PEMBANGUNAN, RUANG DAN SUMBERDAYA
Kalau kita mau belajar dari masa lalu, sejak zaman prasejarah sampai orde reformasi persoalan ruang merupakan masalah yang tak pernah usai. Sebab ruang merupakan bagian yang tidak terpisahkan dari ekspresi budaya masyarakat. Baik sebagai alat ekspresi kepentingan politik, sosial, ekonomi, budaya, religi dan media untuk menciptakan serta menguji teknologi lokal mereka. Dari proses itu hadir berbagai karakter dan praktek pengelolaan sumberdaya alam yang berbasis pada ruang-ruang mikro.
Implementasinya terlihat dari berbagai bentuk pengelolaan seperti konsep simpukng, benung, tembawakng, hutan adat, parak, repong, talang, hompongan dan lainnya. Secara khusus sumberdaya alam hutan tetap menjadi sumberdaya terpenting bagi masyarakat, karena mampu menyediakan bahan-bahan kebutuhan dasar mereka seperti pangan, sandang, papan, obat-obatan, pendapatan keluarga, hubungan religi, ketentraman dan lainnya. Sebaliknya masyarakat mengupayakan pengelolaan agar dapat menjamin kesinambungan pemanfaatannya, bagi mereka hutan bukan sekedar komoditi melainkan sebagai bagian dari sistim kehidupan. Sehingga tidak didasari hanya pada kegiatan eksploitatif, tetapi dilandasi pada usaha-usaha untuk memelihara keseimbangan dan keberlanjutannya.
Sayangnya, kenyataan yang terjadi kebijakan pembangunan dalam pengelolaan sumberdaya hutan belum menyentuh sama sekali kepentingan masyarakat dalam menjamin kesejahteraan dan perlindungan bagi pemanfaatan secara berkelanjutan. Pendekatan pembangunan dan pengelolaan sumber daya alam yang sentralistik, tertutup, sektoral dan berorientasi target ekonomi sesaat yang menafikan peranserta masyarakat serta rendahnya komitmen politik pemerintah dan tidak berjalannya penegakan hukum menjadi titik kulminasi penyebab terjadinya kerusakan moral dan lingkungan. Ilmu ekonomi konvensional yang dipakai saat ini dan banyak berperan sebagai landasan pembangunan sangat jarang menyinggung masalah keberlanjutan fungsi ekosistem dan hak masyarakat. Pemerintah dan pelaku ekonomi didalam memanfaatkan fungsi ekonomi sumberdaya hutan khususnya yang dikedepankan hanya bagaimana dengan modal sekecil-kecilnya dapat mengeruk keuntungan sebesar-besarnya dalam jangka waktu yang secepat-cepatnya sebagai upaya pengembalian modal yang ditanamkan.
Sehingga saat ini persoalan pengelolaan sumberdaya hutan telah begitu rumit, bagai benang kusut yang tak kunjung bisa ditemukan ujung pangkalnya. Karena berkaitan dengan banyak kepentingan seperti politik, sosial, ekonomi juga bersentuhan dengan kebijakan yang telah ada selama ini dan kian kompleks dengan terjadinya krisis multi dimensi yang berlangsung berkepanjangan.

Data yang Diberikan:

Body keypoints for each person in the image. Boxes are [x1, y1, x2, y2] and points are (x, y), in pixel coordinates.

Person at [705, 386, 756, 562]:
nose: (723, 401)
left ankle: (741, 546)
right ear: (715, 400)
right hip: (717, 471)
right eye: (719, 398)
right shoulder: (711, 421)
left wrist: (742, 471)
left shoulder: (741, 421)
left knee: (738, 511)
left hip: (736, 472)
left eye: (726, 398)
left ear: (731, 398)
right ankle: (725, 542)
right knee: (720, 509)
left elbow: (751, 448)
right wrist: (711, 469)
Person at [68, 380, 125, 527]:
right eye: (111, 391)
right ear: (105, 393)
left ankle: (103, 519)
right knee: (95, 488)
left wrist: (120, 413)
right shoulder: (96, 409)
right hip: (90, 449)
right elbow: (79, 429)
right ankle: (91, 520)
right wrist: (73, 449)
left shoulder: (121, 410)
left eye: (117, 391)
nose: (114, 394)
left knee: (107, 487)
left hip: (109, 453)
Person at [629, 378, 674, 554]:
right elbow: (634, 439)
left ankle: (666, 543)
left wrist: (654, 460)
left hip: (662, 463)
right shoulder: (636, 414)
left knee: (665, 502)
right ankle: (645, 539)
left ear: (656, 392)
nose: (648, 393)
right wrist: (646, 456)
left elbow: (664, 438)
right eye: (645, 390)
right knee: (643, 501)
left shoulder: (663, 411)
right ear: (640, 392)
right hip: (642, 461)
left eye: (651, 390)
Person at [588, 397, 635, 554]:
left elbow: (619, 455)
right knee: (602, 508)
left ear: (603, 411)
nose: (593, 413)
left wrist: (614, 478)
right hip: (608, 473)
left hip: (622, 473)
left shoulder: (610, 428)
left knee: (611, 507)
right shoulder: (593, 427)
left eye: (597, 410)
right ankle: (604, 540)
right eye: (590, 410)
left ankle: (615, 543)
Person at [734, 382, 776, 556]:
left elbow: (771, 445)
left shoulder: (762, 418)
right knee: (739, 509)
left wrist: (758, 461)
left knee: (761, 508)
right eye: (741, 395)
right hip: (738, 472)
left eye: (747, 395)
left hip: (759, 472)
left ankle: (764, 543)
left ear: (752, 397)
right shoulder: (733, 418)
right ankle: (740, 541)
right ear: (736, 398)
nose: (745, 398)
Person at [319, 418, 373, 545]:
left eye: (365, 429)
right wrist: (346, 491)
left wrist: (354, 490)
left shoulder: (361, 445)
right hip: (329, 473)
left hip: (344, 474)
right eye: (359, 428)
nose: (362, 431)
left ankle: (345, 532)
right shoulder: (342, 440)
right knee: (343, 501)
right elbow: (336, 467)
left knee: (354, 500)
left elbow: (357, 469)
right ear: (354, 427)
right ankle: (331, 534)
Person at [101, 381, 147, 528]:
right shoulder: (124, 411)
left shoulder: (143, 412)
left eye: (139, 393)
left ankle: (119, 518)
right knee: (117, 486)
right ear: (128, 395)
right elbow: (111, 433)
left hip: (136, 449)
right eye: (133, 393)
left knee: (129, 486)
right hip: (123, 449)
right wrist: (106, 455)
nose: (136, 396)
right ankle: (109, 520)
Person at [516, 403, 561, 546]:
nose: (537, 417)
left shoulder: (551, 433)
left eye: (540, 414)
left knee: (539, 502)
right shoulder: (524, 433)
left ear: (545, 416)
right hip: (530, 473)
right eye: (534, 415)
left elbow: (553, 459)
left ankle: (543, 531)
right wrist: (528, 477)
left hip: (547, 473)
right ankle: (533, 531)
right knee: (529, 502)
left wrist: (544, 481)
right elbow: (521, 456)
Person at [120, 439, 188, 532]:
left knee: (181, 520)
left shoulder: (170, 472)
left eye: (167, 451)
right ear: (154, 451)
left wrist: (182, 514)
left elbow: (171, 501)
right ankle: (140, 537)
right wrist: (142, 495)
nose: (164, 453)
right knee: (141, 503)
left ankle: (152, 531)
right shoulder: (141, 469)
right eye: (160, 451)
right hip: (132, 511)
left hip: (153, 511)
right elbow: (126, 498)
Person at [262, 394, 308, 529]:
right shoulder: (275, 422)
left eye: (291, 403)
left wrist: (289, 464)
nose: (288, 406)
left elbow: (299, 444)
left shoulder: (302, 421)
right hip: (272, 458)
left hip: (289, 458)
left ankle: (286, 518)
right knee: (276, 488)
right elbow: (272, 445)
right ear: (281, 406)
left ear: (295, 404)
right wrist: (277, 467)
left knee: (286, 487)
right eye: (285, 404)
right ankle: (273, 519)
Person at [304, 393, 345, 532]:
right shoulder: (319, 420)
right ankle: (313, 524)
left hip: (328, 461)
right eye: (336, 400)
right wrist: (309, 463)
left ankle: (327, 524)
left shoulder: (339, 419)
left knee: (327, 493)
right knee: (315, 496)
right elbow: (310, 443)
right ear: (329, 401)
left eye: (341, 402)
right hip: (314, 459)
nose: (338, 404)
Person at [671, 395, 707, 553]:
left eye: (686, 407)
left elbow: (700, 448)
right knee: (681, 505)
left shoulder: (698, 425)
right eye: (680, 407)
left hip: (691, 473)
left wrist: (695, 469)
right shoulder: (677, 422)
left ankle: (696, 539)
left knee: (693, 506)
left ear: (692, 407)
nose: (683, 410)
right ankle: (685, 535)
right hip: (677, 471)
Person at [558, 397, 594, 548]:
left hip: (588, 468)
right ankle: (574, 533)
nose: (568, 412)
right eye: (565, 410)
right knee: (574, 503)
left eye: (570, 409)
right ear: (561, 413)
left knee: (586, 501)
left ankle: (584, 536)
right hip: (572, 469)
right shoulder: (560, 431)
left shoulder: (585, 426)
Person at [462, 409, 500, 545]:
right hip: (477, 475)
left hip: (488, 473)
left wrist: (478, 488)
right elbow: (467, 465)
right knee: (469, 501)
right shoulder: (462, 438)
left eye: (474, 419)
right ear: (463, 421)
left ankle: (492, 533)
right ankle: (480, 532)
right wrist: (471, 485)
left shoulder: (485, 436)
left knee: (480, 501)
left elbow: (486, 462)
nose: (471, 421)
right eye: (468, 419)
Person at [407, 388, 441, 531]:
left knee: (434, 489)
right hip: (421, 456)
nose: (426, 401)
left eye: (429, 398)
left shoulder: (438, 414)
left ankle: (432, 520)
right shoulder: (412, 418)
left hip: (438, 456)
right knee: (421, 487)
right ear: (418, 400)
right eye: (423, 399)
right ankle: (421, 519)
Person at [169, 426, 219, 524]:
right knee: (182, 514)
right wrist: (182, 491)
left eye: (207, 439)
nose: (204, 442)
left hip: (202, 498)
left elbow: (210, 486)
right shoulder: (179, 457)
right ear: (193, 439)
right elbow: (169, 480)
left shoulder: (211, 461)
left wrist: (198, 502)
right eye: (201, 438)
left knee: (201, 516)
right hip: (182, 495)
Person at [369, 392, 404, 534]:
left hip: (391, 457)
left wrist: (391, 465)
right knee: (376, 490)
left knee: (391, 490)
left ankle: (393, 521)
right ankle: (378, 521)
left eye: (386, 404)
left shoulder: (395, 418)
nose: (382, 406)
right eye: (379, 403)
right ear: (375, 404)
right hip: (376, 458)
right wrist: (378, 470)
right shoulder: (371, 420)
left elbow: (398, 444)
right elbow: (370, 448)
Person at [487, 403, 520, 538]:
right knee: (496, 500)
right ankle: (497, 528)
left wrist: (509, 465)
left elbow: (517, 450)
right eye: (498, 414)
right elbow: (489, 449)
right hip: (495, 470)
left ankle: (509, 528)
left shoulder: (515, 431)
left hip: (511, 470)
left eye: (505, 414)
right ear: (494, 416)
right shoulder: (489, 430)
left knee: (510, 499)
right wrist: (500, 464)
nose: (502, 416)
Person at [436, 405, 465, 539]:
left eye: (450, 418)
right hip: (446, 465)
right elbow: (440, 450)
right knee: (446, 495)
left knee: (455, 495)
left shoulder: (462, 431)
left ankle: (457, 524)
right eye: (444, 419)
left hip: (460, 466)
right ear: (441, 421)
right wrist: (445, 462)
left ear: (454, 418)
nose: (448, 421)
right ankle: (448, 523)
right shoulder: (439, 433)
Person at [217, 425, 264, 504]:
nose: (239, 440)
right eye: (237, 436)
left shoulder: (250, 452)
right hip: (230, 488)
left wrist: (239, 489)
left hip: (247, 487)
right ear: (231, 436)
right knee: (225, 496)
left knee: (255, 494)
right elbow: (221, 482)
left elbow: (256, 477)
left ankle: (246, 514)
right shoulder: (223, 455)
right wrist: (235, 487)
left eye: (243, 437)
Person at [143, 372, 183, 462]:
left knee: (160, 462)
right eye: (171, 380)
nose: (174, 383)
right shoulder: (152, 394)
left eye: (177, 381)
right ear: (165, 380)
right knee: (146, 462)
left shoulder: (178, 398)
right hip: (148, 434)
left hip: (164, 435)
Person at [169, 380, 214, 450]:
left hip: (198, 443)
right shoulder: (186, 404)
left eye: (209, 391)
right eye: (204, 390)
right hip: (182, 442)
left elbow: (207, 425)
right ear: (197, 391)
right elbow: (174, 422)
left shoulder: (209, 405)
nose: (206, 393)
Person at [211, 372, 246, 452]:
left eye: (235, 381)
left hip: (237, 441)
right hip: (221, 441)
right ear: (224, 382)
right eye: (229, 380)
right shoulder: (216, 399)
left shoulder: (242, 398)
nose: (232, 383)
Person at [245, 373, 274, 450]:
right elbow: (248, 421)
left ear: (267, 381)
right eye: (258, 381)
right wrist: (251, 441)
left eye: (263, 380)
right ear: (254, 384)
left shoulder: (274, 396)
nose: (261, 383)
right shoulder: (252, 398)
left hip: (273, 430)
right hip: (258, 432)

Soal dan Tugas:
[a] Tuliskan kembali dengan persis bagian teks tentang pengelolaan sumber daya hutan, dimulai dari "PEMBANGUNAN, RUANG DAN" dan terus sampai "pada ruang-ruang mikro.".
[b] Lanjutkan teks tentang pengelolaan sumber daya hutan setelah kalimat terakhirnya.

Jawaban Soal:
[a]
PEMBANGUNAN, RUANG DAN SUMBERDAYA
Kalau kita mau belajar dari masa lalu, sejak zaman prasejarah sampai orde reformasi persoalan ruang merupakan masalah yang tak pernah usai. Sebab ruang merupakan bagian yang tidak terpisahkan dari ekspresi budaya masyarakat. Baik sebagai alat ekspresi kepentingan politik, sosial, ekonomi, budaya, religi dan media untuk menciptakan serta menguji teknologi lokal mereka. Dari proses itu hadir berbagai karakter dan praktek pengelolaan sumberdaya alam yang berbasis pada ruang-ruang mikro.

[b]
Mandat kepada negara untuk mengurus tata laksana pengelolaan sumberdaya alam berbasis ruang dengan menggunakan perencanaan pembangunan sebagai kerangka pengaturan dan hukum Indonesia. Konsep perencanaan yang dipakai adalah pembangunan wilayah, dimana pendekatan tata ruang atau wilayah menjadi basis dalam penjabaran perencanaan pembangunan. Pendekatan ruang menggunakan peta sebagai alat untuk memperjelas perencanaan dan pengaturan penggunaan lahan diatas kertas sarat informasi sumberdaya alam yang terkandung didalamnya. Peta juga digunakan sebagai alat pendistribusian lahan dan kejelasan status hukum atas tanah. Peta menjadi alat ampuh untuk memperlihatkan kejelasan aturan main dan hak, serta akses sumberdaya alam. Permasalahan yang terjadi pada perencanaan pembangunan wilayah terutama yang berkaitan dengan pendekatan wilayah di Indonesia adalah justru pada proses penyusunannya serta produknya yang dijadikan alat kekuasaan. Bisanya peta perancanaan tata ruang menjadi dasar permasalahan tumpang tindih atau sengketa kepentingan penggunaan lahan dan pengusahaan sumberdaya alam, baik antara pemerintah dan masyarakat maupun antar sektor pembangunan.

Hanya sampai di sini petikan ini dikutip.